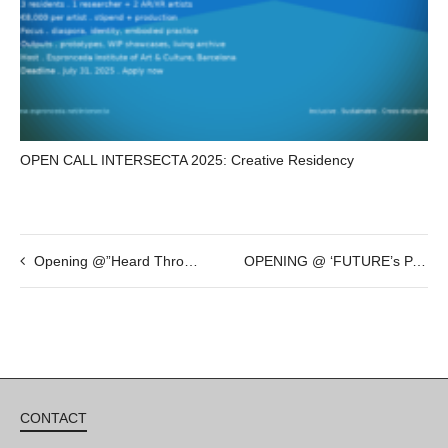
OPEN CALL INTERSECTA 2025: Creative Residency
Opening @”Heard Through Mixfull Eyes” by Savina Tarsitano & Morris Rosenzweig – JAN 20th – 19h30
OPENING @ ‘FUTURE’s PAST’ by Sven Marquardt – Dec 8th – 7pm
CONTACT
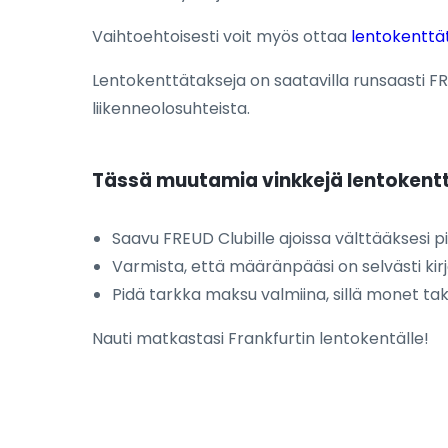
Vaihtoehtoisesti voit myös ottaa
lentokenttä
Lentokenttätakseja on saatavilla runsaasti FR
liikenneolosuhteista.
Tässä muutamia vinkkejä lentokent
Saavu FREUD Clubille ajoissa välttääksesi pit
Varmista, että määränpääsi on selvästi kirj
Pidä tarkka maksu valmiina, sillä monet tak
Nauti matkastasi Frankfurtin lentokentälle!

——

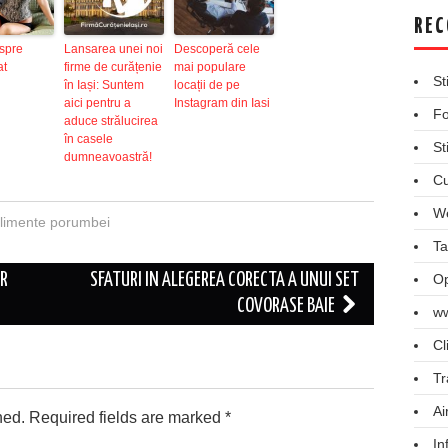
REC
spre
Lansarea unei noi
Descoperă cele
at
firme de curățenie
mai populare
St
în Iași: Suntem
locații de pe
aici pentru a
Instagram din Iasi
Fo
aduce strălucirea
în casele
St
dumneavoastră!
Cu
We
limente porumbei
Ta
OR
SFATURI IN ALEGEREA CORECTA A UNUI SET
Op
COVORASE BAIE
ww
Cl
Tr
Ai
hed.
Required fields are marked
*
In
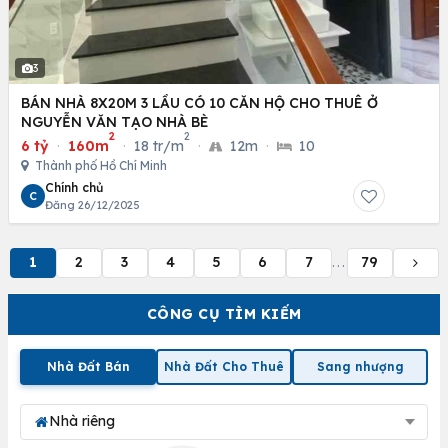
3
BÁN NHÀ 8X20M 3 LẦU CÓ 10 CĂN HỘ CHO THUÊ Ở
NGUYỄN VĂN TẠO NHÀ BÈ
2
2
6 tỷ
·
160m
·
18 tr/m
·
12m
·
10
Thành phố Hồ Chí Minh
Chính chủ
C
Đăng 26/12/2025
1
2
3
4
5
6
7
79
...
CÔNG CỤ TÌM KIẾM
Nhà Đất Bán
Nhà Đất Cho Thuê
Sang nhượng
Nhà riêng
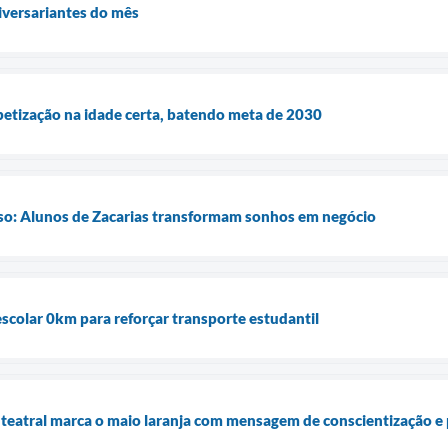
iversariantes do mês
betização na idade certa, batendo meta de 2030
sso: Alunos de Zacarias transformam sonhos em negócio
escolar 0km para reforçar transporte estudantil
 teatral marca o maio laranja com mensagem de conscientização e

——

> **INSTRUCCIONES**:
Transcribe sin cambios las líneas de los registros de arriba, desde la que contiene "Vaihtoehtoisesti voit myös ottaa" hasta la que contiene "Nauti matkastasi Frankfurtin lentokentälle!", ambas incluidas.

> **SOLUCIÓN**:
Vaihtoehtoisesti voit myös ottaa
lentokenttä
Lentokenttätakseja on saatavilla runsaasti FR
liikenneolosuhteista.
Tässä muutamia vinkkejä lentokent
Saavu FREUD Clubille ajoissa välttääksesi pit
Varmista, että määränpääsi on selvästi kirj
Pidä tarkka maksu valmiina, sillä monet tak
Nauti matkastasi Frankfurtin lentokentälle!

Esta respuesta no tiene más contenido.